- [VORLIEGENDER TEXT]:
+++
Ist das der erste "Tote Mädchen lügen nicht“ Nachahmer-Selbstmord?

- Ein junger Mann aus Peru hat sein Leben beendet. Die Umstände um seinen Freitod – insbesondere seine Abschiedsbriefe – sind erschreckend ähnlich wie die Handlung einer ziemlich kontroversen Netflix-Serie …

Hannah Baker aus 13 Reasons Why

Katherine Langford, die in "Tote Mädchen lügen nicht" die Hauptfigur Hannah Baker spielt

Franco aus Peru war 23 Jahre alt, als er sich dazu entschlossen hat, sein Leben zu beenden.  Die Gründe dafür sind unklar, aber kurz bevor er sich das Leben genommen hat, rief er laut Lokalmedien "Ich kann Liebeskummer nicht ertragen“ und sprang dann in den Tod.  Bei den anschließenden Ermittlungen fanden Polizisten dann zwei Abschiedsbriefe, einen für eine Frau namens Claudia und einen weiteren Brief mit Anweisungen. In dem zweiten Brief ist genau erklärt, wer Audiodateien erhalten sollte, die er vor seinem Freitod aufgenommen hat und auf seinem Computer gespeichert hat. Die Leute, die eine Audiodatei erhalten sollten, sind die Menschen, die Franco in seiner Auffassung dazu getrieben haben, sich umzubringen.
+++
[Gespeicherte Dateneinträge]
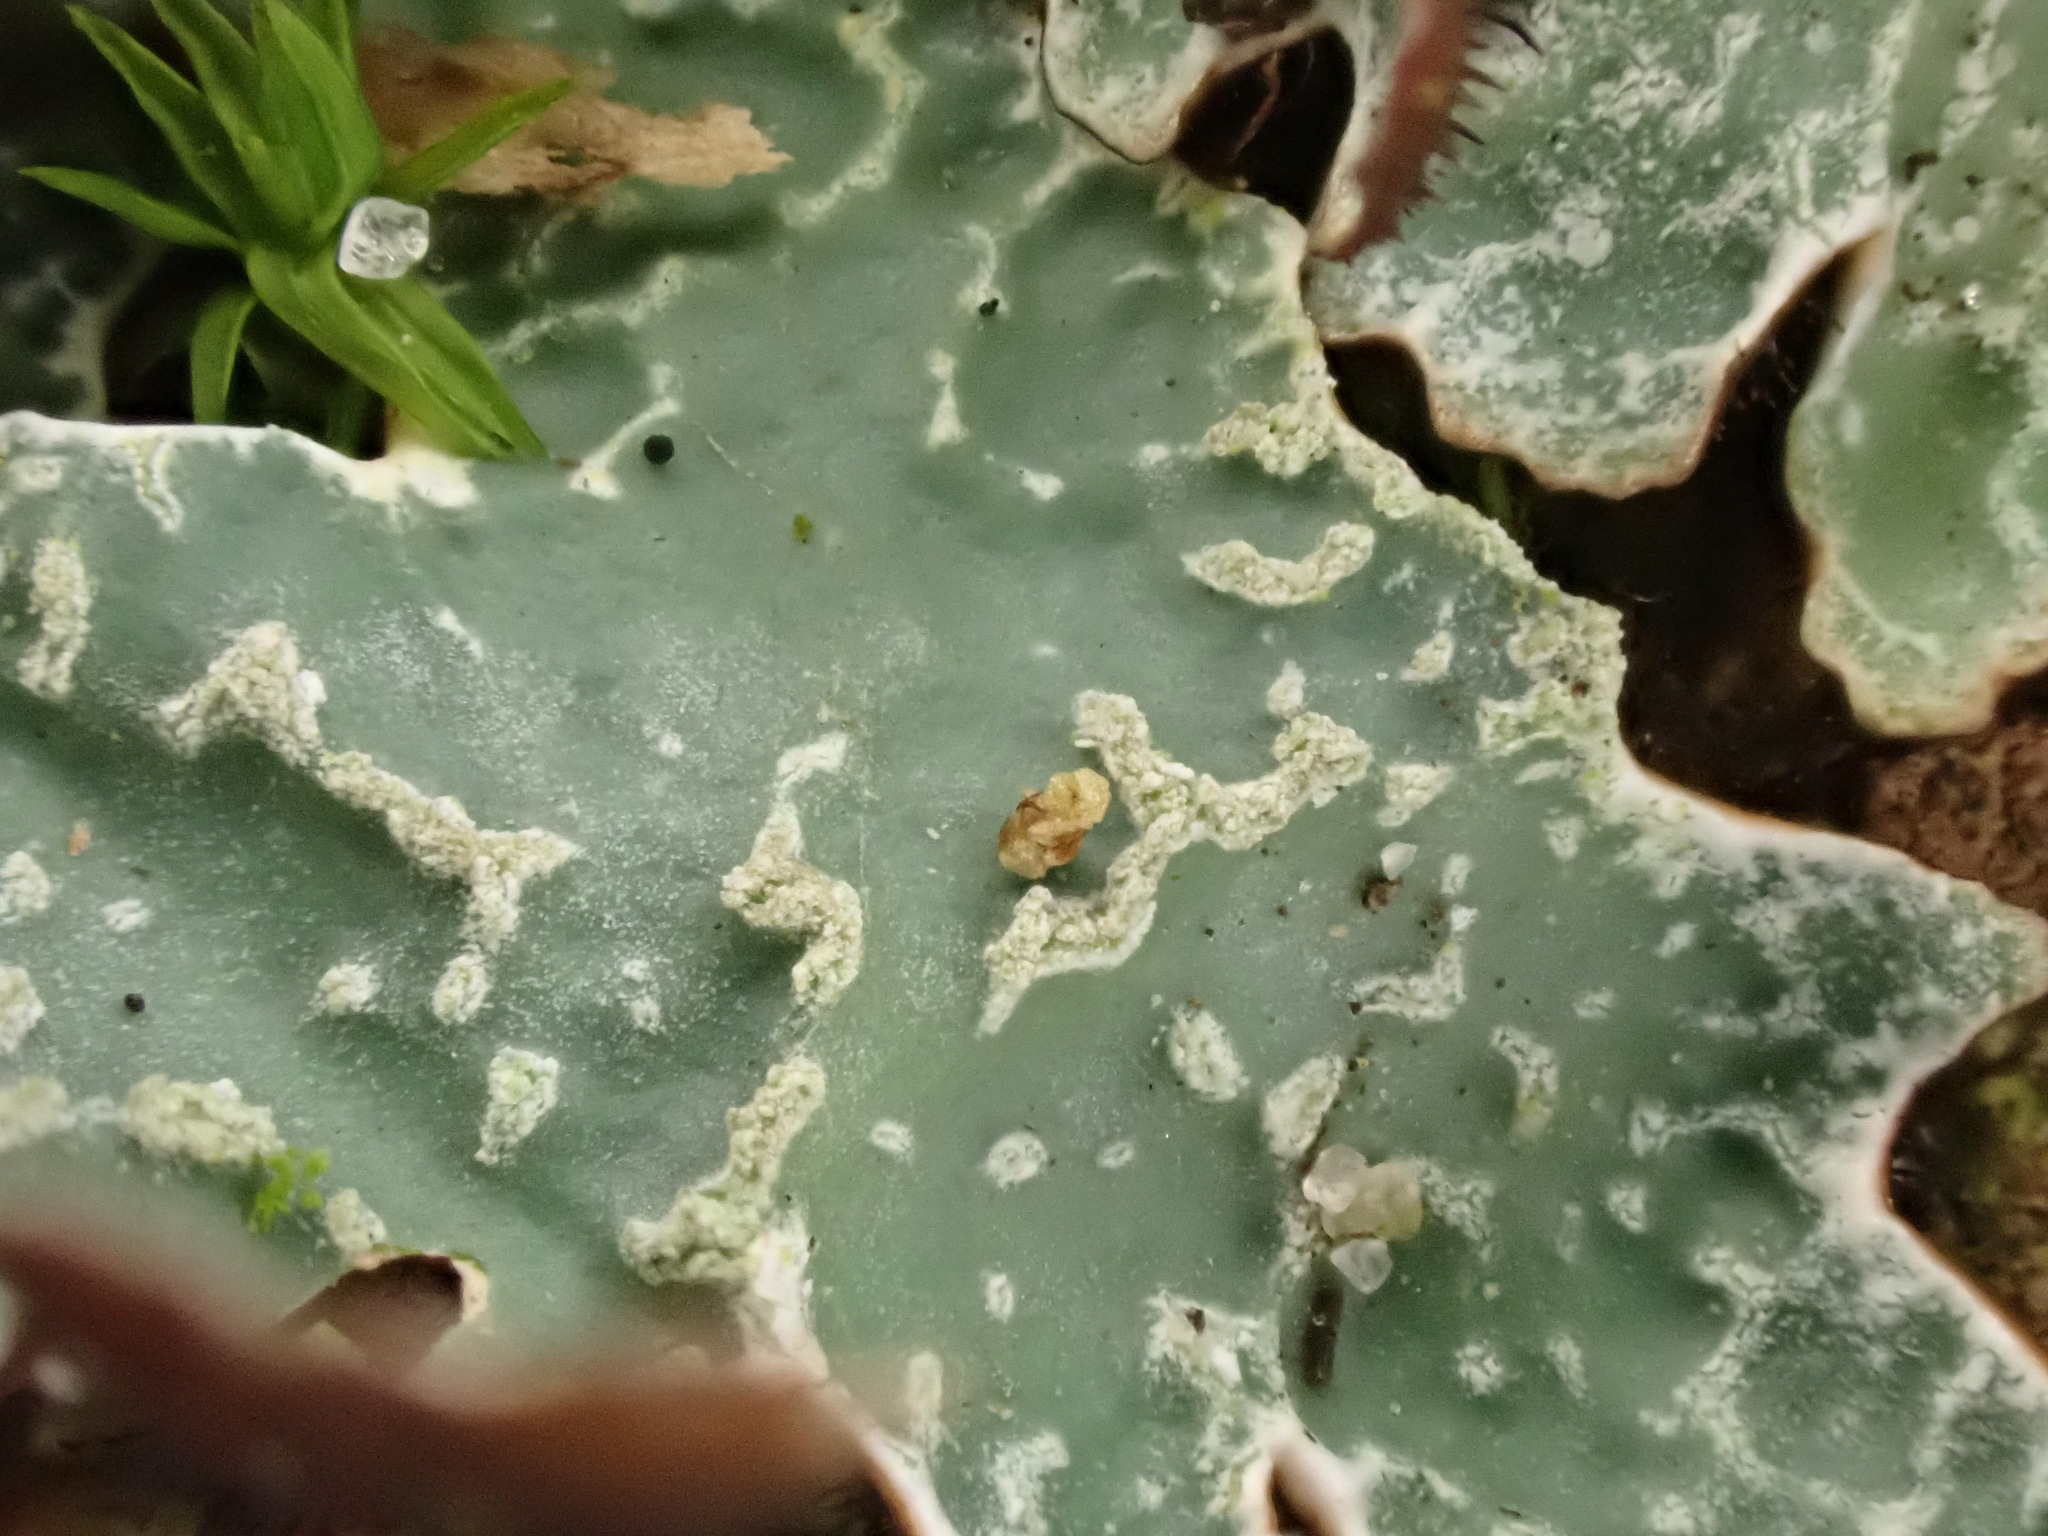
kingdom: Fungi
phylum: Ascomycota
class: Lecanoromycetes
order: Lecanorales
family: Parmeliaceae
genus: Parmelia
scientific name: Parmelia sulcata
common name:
+++
- [DIE AUFGABE]: Übersetze diesen Satz aus dem Text über den jungen Mann aus Peru ins Englische: „Bei den anschließenden Ermittlungen fanden Polizisten dann zwei Abschiedsbriefe, einen für eine Frau namens Claudia und einen weiteren Brief mit Anweisungen.“

- [DIE LÖSUNG]: During the subsequent investigation, police officers then found two suicide notes, one for a woman named Claudia and another letter with instructions.